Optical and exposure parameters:
##########
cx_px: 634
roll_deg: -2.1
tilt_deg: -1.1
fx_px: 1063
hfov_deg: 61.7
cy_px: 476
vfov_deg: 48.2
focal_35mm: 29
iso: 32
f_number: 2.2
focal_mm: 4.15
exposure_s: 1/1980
##########
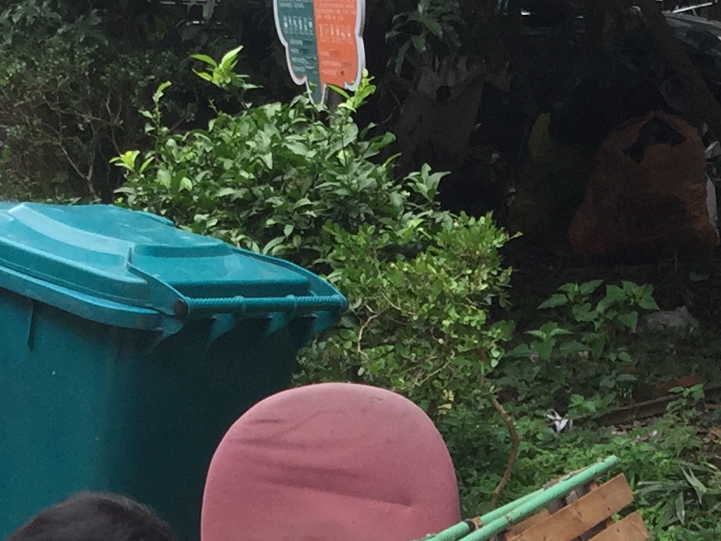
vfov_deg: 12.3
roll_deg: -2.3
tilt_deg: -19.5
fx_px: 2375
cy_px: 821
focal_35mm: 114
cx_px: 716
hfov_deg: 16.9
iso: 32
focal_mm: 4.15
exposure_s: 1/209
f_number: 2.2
##########
> Exercise requirements:
Above are the records; from them, give again exactly the lines from the one containing "fx_px: 1063" through the one containing "exposure_s: 1/1980", both included.

> Final answer:
fx_px: 1063
hfov_deg: 61.7
cy_px: 476
vfov_deg: 48.2
focal_35mm: 29
iso: 32
f_number: 2.2
focal_mm: 4.15
exposure_s: 1/1980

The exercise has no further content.